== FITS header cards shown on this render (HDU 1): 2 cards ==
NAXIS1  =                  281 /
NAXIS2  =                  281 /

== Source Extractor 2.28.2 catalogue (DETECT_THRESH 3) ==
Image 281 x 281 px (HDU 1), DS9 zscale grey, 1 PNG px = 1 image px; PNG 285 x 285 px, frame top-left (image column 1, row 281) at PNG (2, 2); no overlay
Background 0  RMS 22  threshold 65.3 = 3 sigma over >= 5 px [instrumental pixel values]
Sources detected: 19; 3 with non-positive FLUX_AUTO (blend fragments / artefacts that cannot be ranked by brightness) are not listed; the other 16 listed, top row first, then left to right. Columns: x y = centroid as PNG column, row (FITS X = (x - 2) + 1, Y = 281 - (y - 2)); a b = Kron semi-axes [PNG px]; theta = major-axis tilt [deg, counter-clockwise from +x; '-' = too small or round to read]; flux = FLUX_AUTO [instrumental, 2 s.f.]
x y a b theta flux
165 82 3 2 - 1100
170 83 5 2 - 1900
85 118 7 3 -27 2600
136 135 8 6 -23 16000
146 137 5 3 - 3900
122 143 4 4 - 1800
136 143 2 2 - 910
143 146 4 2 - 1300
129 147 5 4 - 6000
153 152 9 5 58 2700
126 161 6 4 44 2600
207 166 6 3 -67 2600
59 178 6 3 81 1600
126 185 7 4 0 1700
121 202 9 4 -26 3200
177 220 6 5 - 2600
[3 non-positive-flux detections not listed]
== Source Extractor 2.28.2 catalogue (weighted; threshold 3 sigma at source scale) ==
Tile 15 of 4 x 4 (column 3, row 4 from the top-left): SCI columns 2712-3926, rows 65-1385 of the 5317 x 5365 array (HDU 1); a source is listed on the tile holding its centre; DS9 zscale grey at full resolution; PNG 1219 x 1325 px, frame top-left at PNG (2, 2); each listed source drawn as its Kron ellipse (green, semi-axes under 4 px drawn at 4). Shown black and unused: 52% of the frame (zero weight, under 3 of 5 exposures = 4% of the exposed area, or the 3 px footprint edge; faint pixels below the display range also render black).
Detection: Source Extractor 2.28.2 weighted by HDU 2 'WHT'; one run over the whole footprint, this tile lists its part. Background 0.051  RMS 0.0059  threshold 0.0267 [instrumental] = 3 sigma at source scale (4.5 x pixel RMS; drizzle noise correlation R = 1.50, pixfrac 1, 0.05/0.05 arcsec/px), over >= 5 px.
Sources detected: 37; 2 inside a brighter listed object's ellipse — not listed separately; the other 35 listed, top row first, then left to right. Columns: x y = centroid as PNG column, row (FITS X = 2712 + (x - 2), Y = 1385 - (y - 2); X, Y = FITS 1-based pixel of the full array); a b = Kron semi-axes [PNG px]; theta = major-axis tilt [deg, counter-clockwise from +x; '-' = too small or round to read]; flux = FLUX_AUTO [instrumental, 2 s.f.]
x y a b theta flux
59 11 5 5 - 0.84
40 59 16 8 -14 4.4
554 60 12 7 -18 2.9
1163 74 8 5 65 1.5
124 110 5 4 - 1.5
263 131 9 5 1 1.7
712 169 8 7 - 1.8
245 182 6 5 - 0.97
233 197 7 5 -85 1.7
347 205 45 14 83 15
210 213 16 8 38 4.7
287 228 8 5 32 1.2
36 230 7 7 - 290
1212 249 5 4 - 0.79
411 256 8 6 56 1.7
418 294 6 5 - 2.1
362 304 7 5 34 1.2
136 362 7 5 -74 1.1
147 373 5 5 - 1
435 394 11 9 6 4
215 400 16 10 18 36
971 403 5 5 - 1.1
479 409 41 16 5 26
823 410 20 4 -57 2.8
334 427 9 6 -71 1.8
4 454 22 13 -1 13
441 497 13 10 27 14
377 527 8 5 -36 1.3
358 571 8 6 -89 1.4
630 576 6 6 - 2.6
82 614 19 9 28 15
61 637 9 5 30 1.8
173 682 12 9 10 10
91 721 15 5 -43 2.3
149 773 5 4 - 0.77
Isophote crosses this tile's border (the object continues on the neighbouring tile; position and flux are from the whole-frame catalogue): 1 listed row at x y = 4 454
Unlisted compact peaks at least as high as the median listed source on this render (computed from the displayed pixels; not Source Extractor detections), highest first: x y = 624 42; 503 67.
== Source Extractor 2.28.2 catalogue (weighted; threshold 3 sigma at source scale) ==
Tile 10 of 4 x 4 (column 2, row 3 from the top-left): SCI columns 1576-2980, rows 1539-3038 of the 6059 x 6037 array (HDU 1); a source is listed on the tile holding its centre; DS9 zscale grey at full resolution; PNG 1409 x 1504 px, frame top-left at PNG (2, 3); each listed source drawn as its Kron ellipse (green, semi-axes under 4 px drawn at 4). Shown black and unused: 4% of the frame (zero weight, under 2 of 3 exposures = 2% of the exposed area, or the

#### [What the task asks]
Please reproduce all of the records above, substituting "SExtractor" for every "Source Extractor" and leaving every other character as it is.

#### [Output for this task]
== FITS header cards shown on this render (HDU 1): 2 cards ==
NAXIS1  =                  281 /
NAXIS2  =                  281 /

== SExtractor 2.28.2 catalogue (DETECT_THRESH 3) ==
Image 281 x 281 px (HDU 1), DS9 zscale grey, 1 PNG px = 1 image px; PNG 285 x 285 px, frame top-left (image column 1, row 281) at PNG (2, 2); no overlay
Background 0  RMS 22  threshold 65.3 = 3 sigma over >= 5 px [instrumental pixel values]
Sources detected: 19; 3 with non-positive FLUX_AUTO (blend fragments / artefacts that cannot be ranked by brightness) are not listed; the other 16 listed, top row first, then left to right. Columns: x y = centroid as PNG column, row (FITS X = (x - 2) + 1, Y = 281 - (y - 2)); a b = Kron semi-axes [PNG px]; theta = major-axis tilt [deg, counter-clockwise from +x; '-' = too small or round to read]; flux = FLUX_AUTO [instrumental, 2 s.f.]
x y a b theta flux
165 82 3 2 - 1100
170 83 5 2 - 1900
85 118 7 3 -27 2600
136 135 8 6 -23 16000
146 137 5 3 - 3900
122 143 4 4 - 1800
136 143 2 2 - 910
143 146 4 2 - 1300
129 147 5 4 - 6000
153 152 9 5 58 2700
126 161 6 4 44 2600
207 166 6 3 -67 2600
59 178 6 3 81 1600
126 185 7 4 0 1700
121 202 9 4 -26 3200
177 220 6 5 - 2600
[3 non-positive-flux detections not listed]
== SExtractor 2.28.2 catalogue (weighted; threshold 3 sigma at source scale) ==
Tile 15 of 4 x 4 (column 3, row 4 from the top-left): SCI columns 2712-3926, rows 65-1385 of the 5317 x 5365 array (HDU 1); a source is listed on the tile holding its centre; DS9 zscale grey at full resolution; PNG 1219 x 1325 px, frame top-left at PNG (2, 2); each listed source drawn as its Kron ellipse (green, semi-axes under 4 px drawn at 4). Shown black and unused: 52% of the frame (zero weight, under 3 of 5 exposures = 4% of the exposed area, or the 3 px footprint edge; faint pixels below the display range also render black).
Detection: SExtractor 2.28.2 weighted by HDU 2 'WHT'; one run over the whole footprint, this tile lists its part. Background 0.051  RMS 0.0059  threshold 0.0267 [instrumental] = 3 sigma at source scale (4.5 x pixel RMS; drizzle noise correlation R = 1.50, pixfrac 1, 0.05/0.05 arcsec/px), over >= 5 px.
Sources detected: 37; 2 inside a brighter listed object's ellipse — not listed separately; the other 35 listed, top row first, then left to right. Columns: x y = centroid as PNG column, row (FITS X = 2712 + (x - 2), Y = 1385 - (y - 2); X, Y = FITS 1-based pixel of the full array); a b = Kron semi-axes [PNG px]; theta = major-axis tilt [deg, counter-clockwise from +x; '-' = too small or round to read]; flux = FLUX_AUTO [instrumental, 2 s.f.]
x y a b theta flux
59 11 5 5 - 0.84
40 59 16 8 -14 4.4
554 60 12 7 -18 2.9
1163 74 8 5 65 1.5
124 110 5 4 - 1.5
263 131 9 5 1 1.7
712 169 8 7 - 1.8
245 182 6 5 - 0.97
233 197 7 5 -85 1.7
347 205 45 14 83 15
210 213 16 8 38 4.7
287 228 8 5 32 1.2
36 230 7 7 - 290
1212 249 5 4 - 0.79
411 256 8 6 56 1.7
418 294 6 5 - 2.1
362 304 7 5 34 1.2
136 362 7 5 -74 1.1
147 373 5 5 - 1
435 394 11 9 6 4
215 400 16 10 18 36
971 403 5 5 - 1.1
479 409 41 16 5 26
823 410 20 4 -57 2.8
334 427 9 6 -71 1.8
4 454 22 13 -1 13
441 497 13 10 27 14
377 527 8 5 -36 1.3
358 571 8 6 -89 1.4
630 576 6 6 - 2.6
82 614 19 9 28 15
61 637 9 5 30 1.8
173 682 12 9 10 10
91 721 15 5 -43 2.3
149 773 5 4 - 0.77
Isophote crosses this tile's border (the object continues on the neighbouring tile; position and flux are from the whole-frame catalogue): 1 listed row at x y = 4 454
Unlisted compact peaks at least as high as the median listed source on this render (computed from the displayed pixels; not SExtractor detections), highest first: x y = 624 42; 503 67.
== SExtractor 2.28.2 catalogue (weighted; threshold 3 sigma at source scale) ==
Tile 10 of 4 x 4 (column 2, row 3 from the top-left): SCI columns 1576-2980, rows 1539-3038 of the 6059 x 6037 array (HDU 1); a source is listed on the tile holding its centre; DS9 zscale grey at full resolution; PNG 1409 x 1504 px, frame top-left at PNG (2, 3); each listed source drawn as its Kron ellipse (green, semi-axes under 4 px drawn at 4). Shown black and unused: 4% of the frame (zero weight, under 2 of 3 exposures = 2% of the exposed area, or the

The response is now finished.